• [Keypoint correspondence data]
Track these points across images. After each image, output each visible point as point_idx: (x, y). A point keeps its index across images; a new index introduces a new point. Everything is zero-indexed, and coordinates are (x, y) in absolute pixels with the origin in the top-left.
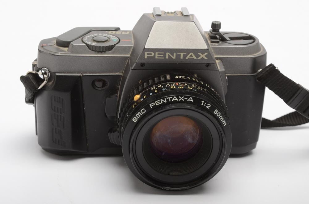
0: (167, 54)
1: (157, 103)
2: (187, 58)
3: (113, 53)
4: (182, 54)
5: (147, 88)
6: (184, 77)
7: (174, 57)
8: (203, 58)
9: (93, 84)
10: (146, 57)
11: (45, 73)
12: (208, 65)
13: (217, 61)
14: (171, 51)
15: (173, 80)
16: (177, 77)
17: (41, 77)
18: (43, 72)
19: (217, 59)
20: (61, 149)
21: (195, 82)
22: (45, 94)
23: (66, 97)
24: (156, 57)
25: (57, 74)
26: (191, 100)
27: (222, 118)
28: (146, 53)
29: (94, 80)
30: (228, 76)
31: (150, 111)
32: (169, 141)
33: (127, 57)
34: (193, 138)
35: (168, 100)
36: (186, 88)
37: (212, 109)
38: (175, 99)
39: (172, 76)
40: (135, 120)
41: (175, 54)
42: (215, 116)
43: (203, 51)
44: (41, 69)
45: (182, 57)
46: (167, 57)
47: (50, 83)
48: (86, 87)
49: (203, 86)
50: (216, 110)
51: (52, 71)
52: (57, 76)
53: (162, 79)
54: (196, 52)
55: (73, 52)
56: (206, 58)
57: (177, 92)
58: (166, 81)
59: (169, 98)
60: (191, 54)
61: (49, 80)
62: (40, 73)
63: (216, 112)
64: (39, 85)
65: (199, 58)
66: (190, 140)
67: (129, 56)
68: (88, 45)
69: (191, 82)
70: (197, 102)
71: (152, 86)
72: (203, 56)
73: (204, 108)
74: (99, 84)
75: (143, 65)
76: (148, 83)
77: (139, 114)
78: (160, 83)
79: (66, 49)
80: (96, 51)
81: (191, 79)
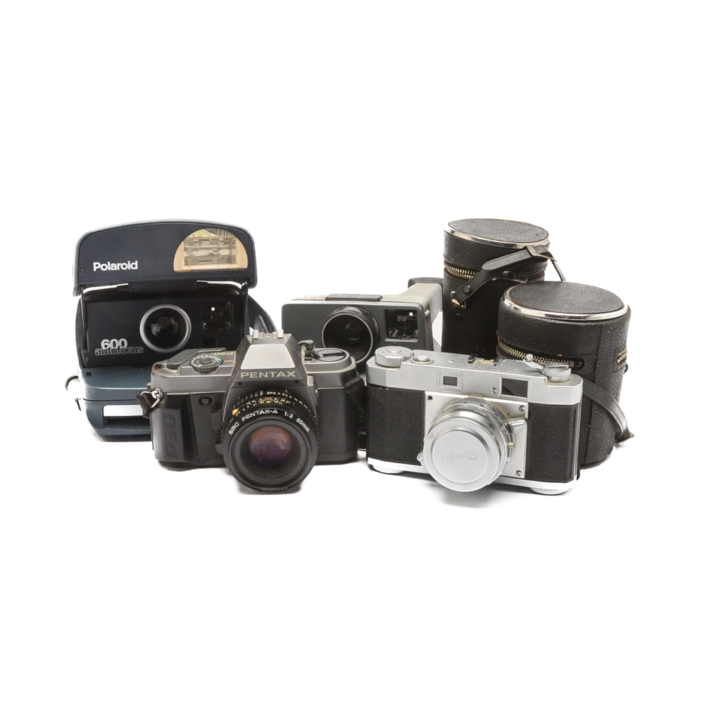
0: (260, 373)
1: (248, 417)
2: (278, 376)
3: (216, 373)
4: (273, 373)
5: (243, 403)
6: (275, 393)
7: (266, 376)
8: (291, 376)
9: (200, 401)
10: (242, 377)
11: (158, 393)
12: (297, 382)
13: (308, 377)
14: (264, 371)
15: (265, 395)
16: (268, 393)
17: (154, 397)
18: (156, 392)
19: (309, 375)
20: (175, 460)
21: (285, 396)
22: (158, 410)
23: (177, 414)
24: (251, 377)
25: (168, 394)
26: (275, 412)
27: (304, 425)
28: (242, 374)
29: (201, 398)
30: (318, 390)
31: (242, 424)
32: (264, 448)
33: (229, 377)
34: (285, 445)
35: (256, 414)
36: (273, 402)
37: (295, 418)
38: (262, 412)
39: (265, 392)
40: (231, 432)
41: (267, 373)
42: (298, 424)
43: (291, 370)
44: (154, 390)
45: (273, 376)
46: (260, 376)
47: (163, 402)
48: (194, 405)
49: (292, 400)
50: (298, 419)
51: (164, 391)
52: (169, 396)
53: (256, 395)
54: (285, 370)
55: (181, 374)
56: (294, 376)
57: (264, 406)
58: (259, 397)
59: (257, 412)
60: (281, 372)
61: (161, 399)
62: (153, 393)
63: (298, 420)
64: (152, 404)
65: (288, 376)
66: (282, 447)
67: (230, 375)
68: (194, 368)
69: (281, 397)
70: (281, 413)
71: (247, 401)
72: (291, 374)
73: (287, 418)
74: (205, 401)
75: (240, 383)
76: (249, 396)
77: (234, 428)
78: (254, 398)
79: (175, 371)
80: (201, 372)
81: (281, 394)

• [The task] Gather and copy out every line above that contains the word "coordinates". Letter case must match.

• [Task response]
Track these points across images. After each image, output each visible point as point_idx: (x, y). A point keeps its index across images; a new index introduces a new point. Everything is zero-indexed, and coordinates are (x, y) in absolute pixels with the origin in the top-left.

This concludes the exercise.